Christmas

It would start at midday on the last day of term.  She would go to the pub with her colleagues, and in the afternoon, hole herself up in her office and continue drinking.  Then there was the after-hours end-of-term party and finally she would roll home drunk as a skunk.  At some point in the evening she’d run out of the house and run around the close shouting and screaming,  The neighbours knew this was “normal” and ignored it.

Christmas morning she’d start cooking at about 10.30, and open the Sherry bottle.  From then on it was pure chance whether the dinner got cooked, burned or thrown around the house in a drunken strop.  When the sherry ran out she’d start on the home-made wine.  This had been concocted from one of those kits that were sold at Boots during the 1970’s.  I think you were supposed to let it ferment for three months.  It rarely got past three weeks.  If she could afford Gin, that was bad, very bad.  Occasionally If she got drunk quickly and fell asleep, that was a good result.
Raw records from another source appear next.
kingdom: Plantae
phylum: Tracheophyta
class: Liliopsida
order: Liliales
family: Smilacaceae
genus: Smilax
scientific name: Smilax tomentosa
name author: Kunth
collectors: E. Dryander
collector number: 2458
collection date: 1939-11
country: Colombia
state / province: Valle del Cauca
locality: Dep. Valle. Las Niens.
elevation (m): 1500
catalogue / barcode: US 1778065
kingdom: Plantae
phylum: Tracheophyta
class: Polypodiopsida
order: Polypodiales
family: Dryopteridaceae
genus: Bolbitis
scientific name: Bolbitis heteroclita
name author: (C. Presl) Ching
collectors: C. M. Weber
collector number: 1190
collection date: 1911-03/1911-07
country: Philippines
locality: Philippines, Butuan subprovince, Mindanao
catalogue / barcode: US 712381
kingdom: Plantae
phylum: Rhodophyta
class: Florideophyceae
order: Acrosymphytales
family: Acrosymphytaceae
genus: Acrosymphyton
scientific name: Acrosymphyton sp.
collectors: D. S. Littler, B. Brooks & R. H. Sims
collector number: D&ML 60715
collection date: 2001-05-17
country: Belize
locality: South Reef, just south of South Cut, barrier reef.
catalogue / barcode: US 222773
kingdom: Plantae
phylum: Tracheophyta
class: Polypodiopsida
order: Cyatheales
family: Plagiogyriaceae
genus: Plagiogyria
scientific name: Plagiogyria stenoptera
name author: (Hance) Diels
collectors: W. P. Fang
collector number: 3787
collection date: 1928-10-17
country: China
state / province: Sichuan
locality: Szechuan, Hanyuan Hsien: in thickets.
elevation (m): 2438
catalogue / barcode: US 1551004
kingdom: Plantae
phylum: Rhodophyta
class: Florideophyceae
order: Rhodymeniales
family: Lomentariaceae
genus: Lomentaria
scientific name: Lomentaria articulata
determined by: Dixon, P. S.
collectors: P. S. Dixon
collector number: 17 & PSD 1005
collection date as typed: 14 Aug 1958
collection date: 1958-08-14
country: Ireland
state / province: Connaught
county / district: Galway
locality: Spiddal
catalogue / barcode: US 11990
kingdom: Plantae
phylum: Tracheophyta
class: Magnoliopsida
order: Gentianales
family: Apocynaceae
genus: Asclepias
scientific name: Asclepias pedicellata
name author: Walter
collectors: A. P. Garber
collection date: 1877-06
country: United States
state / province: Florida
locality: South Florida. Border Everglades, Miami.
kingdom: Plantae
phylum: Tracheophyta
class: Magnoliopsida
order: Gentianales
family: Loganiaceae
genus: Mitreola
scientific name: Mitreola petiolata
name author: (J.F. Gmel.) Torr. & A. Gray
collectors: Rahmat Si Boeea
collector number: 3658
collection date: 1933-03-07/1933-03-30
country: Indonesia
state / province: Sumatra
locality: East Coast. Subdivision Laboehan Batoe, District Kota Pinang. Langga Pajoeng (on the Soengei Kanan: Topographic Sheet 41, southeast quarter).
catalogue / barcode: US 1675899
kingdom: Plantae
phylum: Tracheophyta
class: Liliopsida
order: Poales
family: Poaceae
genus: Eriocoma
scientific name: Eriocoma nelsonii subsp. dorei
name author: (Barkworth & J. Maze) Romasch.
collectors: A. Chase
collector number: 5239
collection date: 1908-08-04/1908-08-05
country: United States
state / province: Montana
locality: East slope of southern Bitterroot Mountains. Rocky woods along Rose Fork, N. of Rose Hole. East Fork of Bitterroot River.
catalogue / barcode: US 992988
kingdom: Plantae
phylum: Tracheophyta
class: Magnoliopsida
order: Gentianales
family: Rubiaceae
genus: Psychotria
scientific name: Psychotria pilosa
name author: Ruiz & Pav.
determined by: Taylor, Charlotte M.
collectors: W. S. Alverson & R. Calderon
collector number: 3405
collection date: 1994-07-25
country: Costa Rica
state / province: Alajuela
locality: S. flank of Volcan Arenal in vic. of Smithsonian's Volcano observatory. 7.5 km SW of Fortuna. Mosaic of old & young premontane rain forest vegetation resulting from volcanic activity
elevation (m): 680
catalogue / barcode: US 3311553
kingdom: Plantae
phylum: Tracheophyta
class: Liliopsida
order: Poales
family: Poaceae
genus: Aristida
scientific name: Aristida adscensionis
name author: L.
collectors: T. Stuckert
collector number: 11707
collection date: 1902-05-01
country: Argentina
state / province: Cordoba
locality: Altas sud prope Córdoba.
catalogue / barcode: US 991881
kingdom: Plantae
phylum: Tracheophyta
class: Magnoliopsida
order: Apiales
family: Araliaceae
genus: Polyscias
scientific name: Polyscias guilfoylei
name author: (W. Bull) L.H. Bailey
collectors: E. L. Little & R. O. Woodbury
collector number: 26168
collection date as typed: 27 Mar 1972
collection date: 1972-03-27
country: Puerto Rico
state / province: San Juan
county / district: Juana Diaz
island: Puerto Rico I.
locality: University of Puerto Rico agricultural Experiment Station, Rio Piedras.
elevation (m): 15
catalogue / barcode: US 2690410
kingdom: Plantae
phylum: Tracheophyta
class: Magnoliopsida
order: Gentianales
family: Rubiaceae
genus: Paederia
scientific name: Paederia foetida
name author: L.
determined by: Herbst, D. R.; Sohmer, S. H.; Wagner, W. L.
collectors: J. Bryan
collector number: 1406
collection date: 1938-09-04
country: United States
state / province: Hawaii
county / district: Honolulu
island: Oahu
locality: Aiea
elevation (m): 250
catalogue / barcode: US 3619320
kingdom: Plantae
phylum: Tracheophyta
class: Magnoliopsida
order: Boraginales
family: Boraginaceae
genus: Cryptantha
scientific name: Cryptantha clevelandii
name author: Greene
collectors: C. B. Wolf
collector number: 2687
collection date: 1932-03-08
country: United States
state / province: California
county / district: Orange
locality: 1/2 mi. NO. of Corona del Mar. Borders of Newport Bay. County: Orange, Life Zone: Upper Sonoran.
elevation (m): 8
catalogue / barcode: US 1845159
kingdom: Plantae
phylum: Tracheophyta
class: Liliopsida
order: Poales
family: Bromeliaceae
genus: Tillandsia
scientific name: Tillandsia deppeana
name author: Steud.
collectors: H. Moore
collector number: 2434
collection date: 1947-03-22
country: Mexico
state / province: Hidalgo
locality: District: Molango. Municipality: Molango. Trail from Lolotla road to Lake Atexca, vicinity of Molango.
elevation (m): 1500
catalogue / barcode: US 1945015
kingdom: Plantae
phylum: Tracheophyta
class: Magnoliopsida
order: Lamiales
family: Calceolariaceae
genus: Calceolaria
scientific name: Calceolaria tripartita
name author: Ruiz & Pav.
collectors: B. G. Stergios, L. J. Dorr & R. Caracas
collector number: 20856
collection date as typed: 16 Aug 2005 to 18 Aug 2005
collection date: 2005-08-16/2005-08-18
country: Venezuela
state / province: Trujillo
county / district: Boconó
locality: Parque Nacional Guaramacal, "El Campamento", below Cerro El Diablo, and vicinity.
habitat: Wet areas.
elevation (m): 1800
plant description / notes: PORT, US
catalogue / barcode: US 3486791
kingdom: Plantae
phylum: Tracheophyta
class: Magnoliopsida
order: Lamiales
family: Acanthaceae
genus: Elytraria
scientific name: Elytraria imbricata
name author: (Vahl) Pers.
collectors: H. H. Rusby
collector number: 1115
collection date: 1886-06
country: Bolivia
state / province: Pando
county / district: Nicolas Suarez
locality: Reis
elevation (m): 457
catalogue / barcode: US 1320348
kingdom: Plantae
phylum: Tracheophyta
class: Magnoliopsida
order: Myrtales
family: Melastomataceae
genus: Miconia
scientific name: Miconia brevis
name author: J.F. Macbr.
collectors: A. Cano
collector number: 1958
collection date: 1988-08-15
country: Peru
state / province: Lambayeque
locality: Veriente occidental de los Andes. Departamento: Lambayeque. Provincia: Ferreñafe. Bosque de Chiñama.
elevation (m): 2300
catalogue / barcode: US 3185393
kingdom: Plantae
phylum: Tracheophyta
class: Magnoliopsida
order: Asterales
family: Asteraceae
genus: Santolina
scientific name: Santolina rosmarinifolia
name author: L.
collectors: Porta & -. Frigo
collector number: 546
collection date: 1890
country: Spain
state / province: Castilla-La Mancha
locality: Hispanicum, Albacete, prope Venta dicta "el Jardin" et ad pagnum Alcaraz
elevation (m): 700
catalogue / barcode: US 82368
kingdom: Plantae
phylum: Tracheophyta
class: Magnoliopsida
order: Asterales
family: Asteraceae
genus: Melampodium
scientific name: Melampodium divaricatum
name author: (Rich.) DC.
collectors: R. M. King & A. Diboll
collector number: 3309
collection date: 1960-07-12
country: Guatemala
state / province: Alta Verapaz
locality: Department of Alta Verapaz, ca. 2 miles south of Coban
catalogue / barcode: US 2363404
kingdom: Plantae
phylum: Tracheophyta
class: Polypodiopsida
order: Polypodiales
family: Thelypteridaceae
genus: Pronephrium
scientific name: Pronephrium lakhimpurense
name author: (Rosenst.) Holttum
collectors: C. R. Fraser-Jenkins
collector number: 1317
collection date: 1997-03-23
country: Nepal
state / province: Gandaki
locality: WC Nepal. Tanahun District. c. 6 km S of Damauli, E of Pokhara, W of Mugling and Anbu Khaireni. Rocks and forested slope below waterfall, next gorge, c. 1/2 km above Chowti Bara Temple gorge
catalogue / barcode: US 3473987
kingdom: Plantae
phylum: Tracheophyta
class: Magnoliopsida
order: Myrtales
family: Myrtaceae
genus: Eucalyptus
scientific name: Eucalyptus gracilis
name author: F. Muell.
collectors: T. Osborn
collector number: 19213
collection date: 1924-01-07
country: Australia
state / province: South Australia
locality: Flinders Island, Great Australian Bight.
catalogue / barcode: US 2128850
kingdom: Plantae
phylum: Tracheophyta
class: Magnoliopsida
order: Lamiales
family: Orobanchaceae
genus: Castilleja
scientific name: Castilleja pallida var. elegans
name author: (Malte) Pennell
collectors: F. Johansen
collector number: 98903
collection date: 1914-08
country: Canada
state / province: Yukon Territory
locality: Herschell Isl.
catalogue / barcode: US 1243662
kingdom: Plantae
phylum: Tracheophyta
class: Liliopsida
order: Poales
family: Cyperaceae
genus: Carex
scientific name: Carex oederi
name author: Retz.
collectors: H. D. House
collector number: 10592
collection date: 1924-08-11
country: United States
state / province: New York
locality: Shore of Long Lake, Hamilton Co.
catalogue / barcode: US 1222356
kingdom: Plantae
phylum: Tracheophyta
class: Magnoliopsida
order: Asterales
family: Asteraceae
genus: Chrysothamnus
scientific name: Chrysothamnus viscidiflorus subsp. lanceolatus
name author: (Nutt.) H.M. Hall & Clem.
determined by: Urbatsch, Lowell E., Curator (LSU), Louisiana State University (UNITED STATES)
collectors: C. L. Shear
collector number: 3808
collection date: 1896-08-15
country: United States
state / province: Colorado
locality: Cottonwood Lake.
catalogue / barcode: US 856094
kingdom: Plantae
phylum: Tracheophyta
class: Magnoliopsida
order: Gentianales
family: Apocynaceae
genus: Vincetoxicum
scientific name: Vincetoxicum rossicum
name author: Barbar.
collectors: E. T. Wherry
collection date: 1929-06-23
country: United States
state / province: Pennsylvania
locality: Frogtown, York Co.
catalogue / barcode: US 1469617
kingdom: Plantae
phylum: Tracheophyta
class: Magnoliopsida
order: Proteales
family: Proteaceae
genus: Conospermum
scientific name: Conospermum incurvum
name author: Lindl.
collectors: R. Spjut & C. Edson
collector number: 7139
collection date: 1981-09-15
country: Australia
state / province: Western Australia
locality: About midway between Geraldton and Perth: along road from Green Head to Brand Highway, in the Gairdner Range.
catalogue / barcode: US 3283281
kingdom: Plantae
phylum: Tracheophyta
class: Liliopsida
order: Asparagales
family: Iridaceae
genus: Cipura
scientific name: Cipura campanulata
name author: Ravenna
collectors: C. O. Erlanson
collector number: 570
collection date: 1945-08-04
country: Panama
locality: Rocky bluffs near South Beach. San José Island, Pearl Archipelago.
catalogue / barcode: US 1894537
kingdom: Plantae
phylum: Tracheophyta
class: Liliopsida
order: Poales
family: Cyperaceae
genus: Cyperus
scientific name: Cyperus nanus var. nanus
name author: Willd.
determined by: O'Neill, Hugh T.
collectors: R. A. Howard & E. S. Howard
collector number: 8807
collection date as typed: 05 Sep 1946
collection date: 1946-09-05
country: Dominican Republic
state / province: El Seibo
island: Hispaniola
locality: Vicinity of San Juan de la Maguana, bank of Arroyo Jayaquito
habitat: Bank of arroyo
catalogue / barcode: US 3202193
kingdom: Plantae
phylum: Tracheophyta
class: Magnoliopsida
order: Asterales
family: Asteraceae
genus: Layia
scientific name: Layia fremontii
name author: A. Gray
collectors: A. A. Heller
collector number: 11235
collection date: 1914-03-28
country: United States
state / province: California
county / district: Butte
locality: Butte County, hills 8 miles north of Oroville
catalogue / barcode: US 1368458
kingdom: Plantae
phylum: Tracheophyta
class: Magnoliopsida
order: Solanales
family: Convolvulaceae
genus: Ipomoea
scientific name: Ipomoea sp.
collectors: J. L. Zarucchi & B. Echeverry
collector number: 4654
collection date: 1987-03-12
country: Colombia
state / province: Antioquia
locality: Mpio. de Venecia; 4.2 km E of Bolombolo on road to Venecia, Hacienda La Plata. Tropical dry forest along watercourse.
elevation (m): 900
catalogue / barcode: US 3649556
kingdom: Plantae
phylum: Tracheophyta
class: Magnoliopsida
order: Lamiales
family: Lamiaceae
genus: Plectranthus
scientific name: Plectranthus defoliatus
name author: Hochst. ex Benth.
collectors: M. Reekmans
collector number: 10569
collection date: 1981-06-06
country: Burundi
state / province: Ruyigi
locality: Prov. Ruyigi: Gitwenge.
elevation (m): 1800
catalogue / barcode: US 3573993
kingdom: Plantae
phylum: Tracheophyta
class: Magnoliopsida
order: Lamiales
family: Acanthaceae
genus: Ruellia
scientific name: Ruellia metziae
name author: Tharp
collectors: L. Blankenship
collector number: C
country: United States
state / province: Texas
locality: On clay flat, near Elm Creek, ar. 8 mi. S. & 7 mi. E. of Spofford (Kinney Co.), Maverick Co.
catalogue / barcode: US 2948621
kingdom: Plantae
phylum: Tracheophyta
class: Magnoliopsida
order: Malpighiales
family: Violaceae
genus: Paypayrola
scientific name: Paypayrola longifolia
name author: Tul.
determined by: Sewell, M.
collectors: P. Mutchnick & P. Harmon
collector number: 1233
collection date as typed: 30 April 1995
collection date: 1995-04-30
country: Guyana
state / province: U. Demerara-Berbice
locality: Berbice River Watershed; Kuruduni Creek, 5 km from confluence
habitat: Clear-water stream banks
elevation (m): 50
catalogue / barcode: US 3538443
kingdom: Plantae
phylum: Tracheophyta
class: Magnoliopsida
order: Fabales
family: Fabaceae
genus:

It wasn’t just at Christmas that this happened, she’d drink every other day.  One day drunk, one day sober.  God only knows why Dad didn’t kill her, I know I would have done.

Merry Christmas.

~ by @mmonyte on December 23, 2008.

One Response to “Christmas”

  1. And yet…she puts on the holier than thou Matron for the world to see… how interesting the lies we tell ourselves and the world eh?